Legal Business

The LB100 Comment: UK legal elite shows resilience amid the ominous haze

It is a measure of how fast-moving the Brexit-dominated landscape now is that imagery in this year’s Legal Business 100 (LB100) is dominated by Conrad, Castro and Coppola as the summer months have moved to rapidly challenge notions of how Britain works. One of the most stable and predictable major economies in the world has been locked into a mounting political conflict more akin to a banana republic than the Mother of Parliaments. Sooner or later Westminster drama on this scale will spill into a real economy that already contracted in the second quarter.

And yet, the UK’s largest law firms have endured another 12 months of uncertainty and ominous haze with impressive resilience, pushing revenues up 9% to £26.35bn, one of the better years of all-round performance since the banking crisis. And though a handful of mergers flatter that headline figure, 28 firms managed double-digit revenue growth, showing that plenty of UK firms are thriving in these challenging conditions.

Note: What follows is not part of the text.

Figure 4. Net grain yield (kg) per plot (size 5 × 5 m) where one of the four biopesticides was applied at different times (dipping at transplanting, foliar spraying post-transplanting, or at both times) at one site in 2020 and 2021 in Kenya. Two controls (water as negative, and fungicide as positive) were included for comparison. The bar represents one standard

Most law firm leaders, who have already seen off one Brexit ‘cliff-edge’ in March, have been surprised that demand has remained so strong for corporate legal services. And, overall, 2018/19 demonstrated a dynamic that looks increasingly entrenched since the banking crisis. The largest law firms have again proved to be erratic performers, struggling to sustain growth beyond the odd strong year. Certainly the Magic Circle looks permanently robbed of the explosive momentum the group took for granted pre-2008. Now even a union with a fading US player like O’Melveny & Myers looks beyond the group. In contrast, mid-tier and specialist firms have been the star performers. And readers will notice that many of the names posting pace-setting growth this year have been the same standouts from recent years. Of the quality mid-weight operators, Taylor Wessing, Osborne Clarke, Fieldfisher, Macfarlanes, Stephenson Harwood, Travers Smith and Mishcon de Reya all have a familiar ring. As do insurance players like Clyde & Co and Kennedys and litigation shop Stewarts.

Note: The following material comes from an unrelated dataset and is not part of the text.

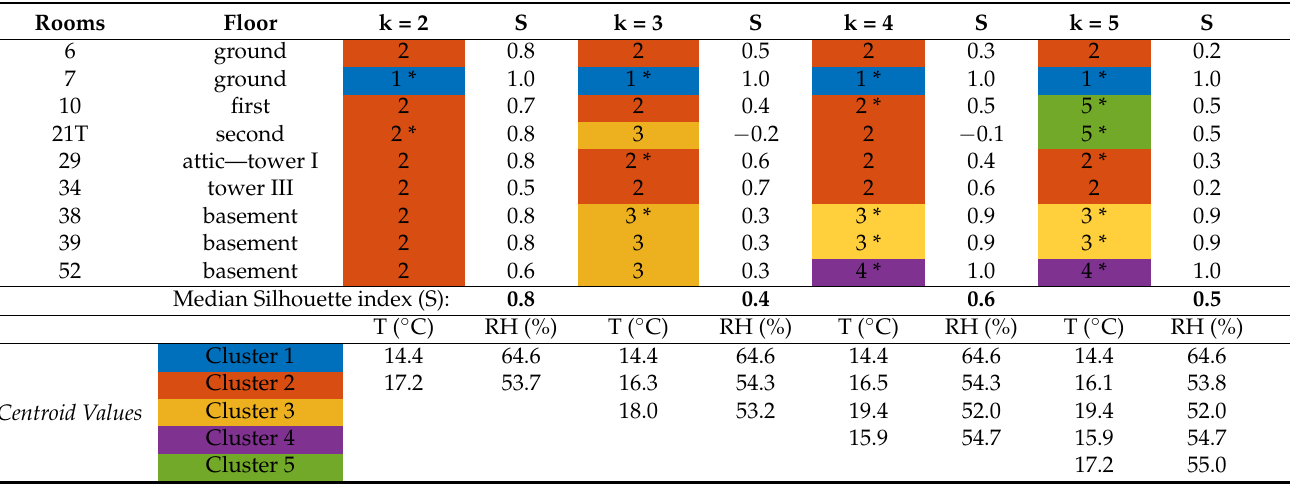
Table 5. Summary of k-mean cluster analysis (CA) applied to temperature (T) and relative humidity (RH) monthly data over the period from 1 June 2017 until 31 May 2018, in Rosenborg Castle. Table reports data on the cluster associated with each room; the individual Silhouette index (S) within the cluster; the median S over all clusters, and the centroid values for T and RH. The smallest distance from the centroid for each cluster is indicated by an asterisk (more than one asterisk is present for the same cluster in the case of equal smallest distances from the cluster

Bucking that wider trend, Ashurst, Eversheds Sutherland and DLA Piper all posted firmer numbers after years of soft form. Furthermore, the once-flaky Simmons & Simmons is looking like a sure thing with a confident five-year track record now behind it.

There were also plenty of confident performances across the LB100 from quality national and regional players of varying scale. Outside the top 50, the market diverges hugely between the firms achieving potency and coherence in the regions and City, among them Freeths, Foot Anstey and JMW, and those struggling.

In practical terms that means that there are around 30 firms within the top 100 becoming impressively consistent at grinding out results, year-in-year-out. As much as anything connects the winners, they have sharpened their business geographically and in practice terms. Large law firms with sprawling practices and networks are in the main drifting as focused rivals surge ahead. Which, if nothing else, suggests many of the UK’s leading law firms have learned a few lessons since the banking crisis put their models and practices to a sterner test than the years of easy growth.

That is just as well because as Legal Business goes to press, the politics law firm leaders could once safely ignore are threatening to manifest destructively in what must surely be a tougher trading year. Many firms already saw stronger first half performance in 2018/19 before uncertainty and a slowing global economy took their toll. Apocalypse now? Not yet but, whatever your views on Brexit, it is startling how badly our governance and institutions have degraded in just three years since the referendum.